• What the exercise asks
Lay out every line of the extracted text in the rows below as a single numbered list, omitting blank lines. Leave the pictures out of the answer.

• Page images and their extracted text
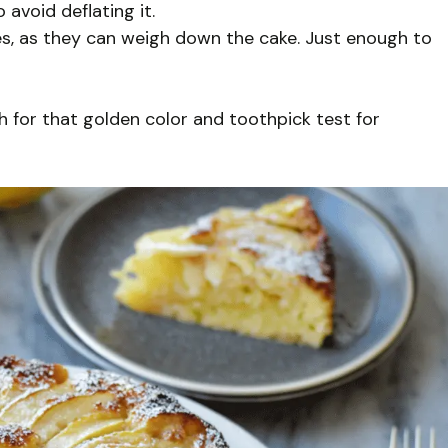
 avoid deflating it.
s, as they can weigh down the cake. Just enough to
 for that golden color and toothpick test for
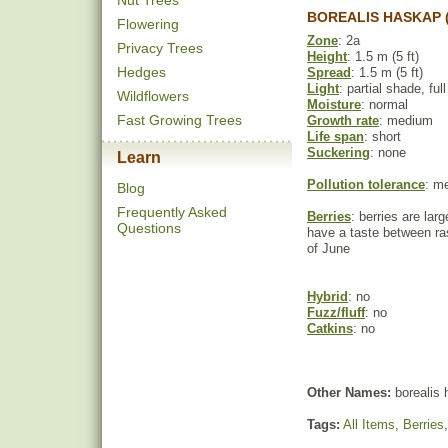
Nut Trees
BOREALIS HASKAP 
Flowering
Zone
: 2a
Privacy Trees
Height
: 1.5 m (5 ft)
Hedges
Spread
: 1.5 m (5 ft)
Light
: partial shade, ful
Wildflowers
Moisture
: normal
Fast Growing Trees
Growth rate
: medium
Life span
: short
Suckering
: none
Learn
Pollution tolerance
: m
Blog
Frequently Asked
Berries
: berries are larg
Questions
have a taste between ras
of June
Hybrid
: no
Fuzz/fluff
: no
Catkins
: no
Other Names:
borealis 
Tags:
All Items
,
Berries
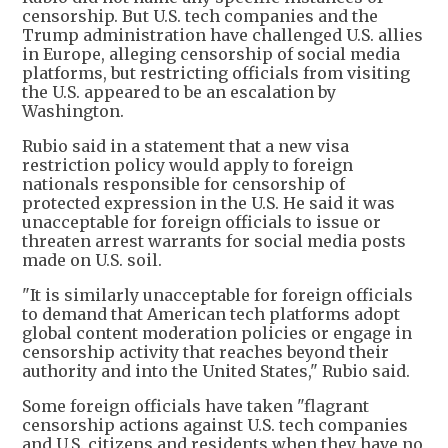
censorship. But U.S. tech companies and the
Trump administration have challenged U.S. allies
in Europe, alleging censorship of social media
platforms, but restricting officials from visiting
the U.S. appeared to be an escalation by
Washington.
Rubio said in a statement that a new visa
restriction policy would apply to foreign
nationals responsible for censorship of
protected expression in the U.S. He said it was
unacceptable for foreign officials to issue or
threaten arrest warrants for social media posts
made on U.S. soil.
"It is similarly unacceptable for foreign officials
to demand that American tech platforms adopt
global content moderation policies or engage in
censorship activity that reaches beyond their
authority and into the United States," Rubio said.
Some foreign officials have taken "flagrant
censorship actions against U.S. tech companies
and U.S. citizens and residents when they have no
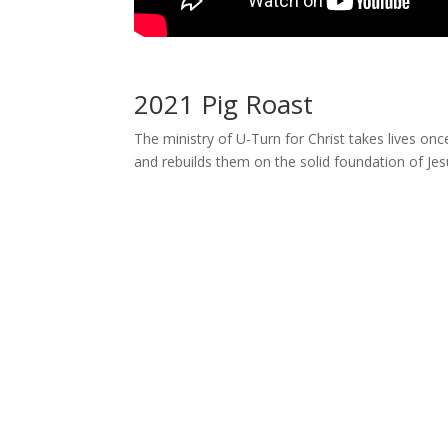
2021 Pig Roast
The ministry of U-Turn for Christ takes lives on
and rebuilds them on the solid foundation of Jesu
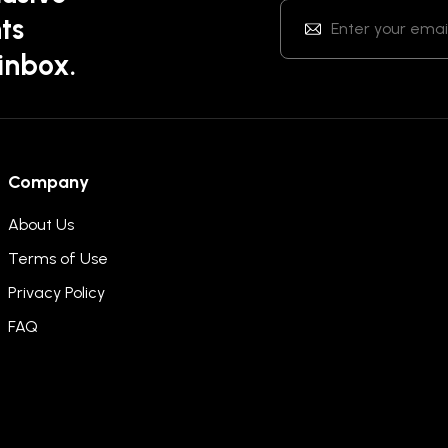
ts
 inbox.
Company
About Us
Terms of Use
Privacy Policy
FAQ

• Solution
1.  avoid deflating it.
2. s, as they can weigh down the cake. Just enough to
3.  for that golden color and toothpick test for
4. Nut Trees
5. BOREALIS HASKAP 
6. Flowering
7. Zone
8. : 2a
9. Privacy Trees
10. Height
11. : 1.5 m (5 ft)
12. Hedges
13. Spread
14. : 1.5 m (5 ft)
15. Light
16. : partial shade, ful
17. Wildflowers
18. Moisture
19. : normal
20. Fast Growing Trees
21. Growth rate
22. : medium
23. Life span
24. : short
25. Suckering
26. : none
27. Learn
28. Pollution tolerance
29. : m
30. Blog
31. Frequently Asked
32. Berries
33. : berries are larg
34. Questions
35. have a taste between ras
36. of June
37. Hybrid
38. : no
39. Fuzz/fluff
40. : no
41. Catkins
42. : no
43. Other Names:
44. borealis 
45. Tags:
46. All Items
47. ,
48. Berries
49. censorship. But U.S. tech companies and the
50. Trump administration have challenged U.S. allies
51. in Europe, alleging censorship of social media
52. platforms, but restricting officials from visiting
53. the U.S. appeared to be an escalation by
54. Washington.
55. Rubio said in a statement that a new visa
56. restriction policy would apply to foreign
57. nationals responsible for censorship of
58. protected expression in the U.S. He said it was
59. unacceptable for foreign officials to issue or
60. threaten arrest warrants for social media posts
61. made on U.S. soil.
62. "It is similarly unacceptable for foreign officials
63. to demand that American tech platforms adopt
64. global content moderation policies or engage in
65. censorship activity that reaches beyond their
66. authority and into the United States," Rubio said.
67. Some foreign officials have taken "flagrant
68. censorship actions against U.S. tech companies
69. and U.S. citizens and residents when they have no
70. 2021 Pig Roast
71. The ministry of U-Turn for Christ takes lives on
72. and rebuilds them on the solid foundation of Jesu
73. ts
74.  inbox.
75. Company
76. About Us
77. Terms of Use
78. Privacy Policy
79. FAQ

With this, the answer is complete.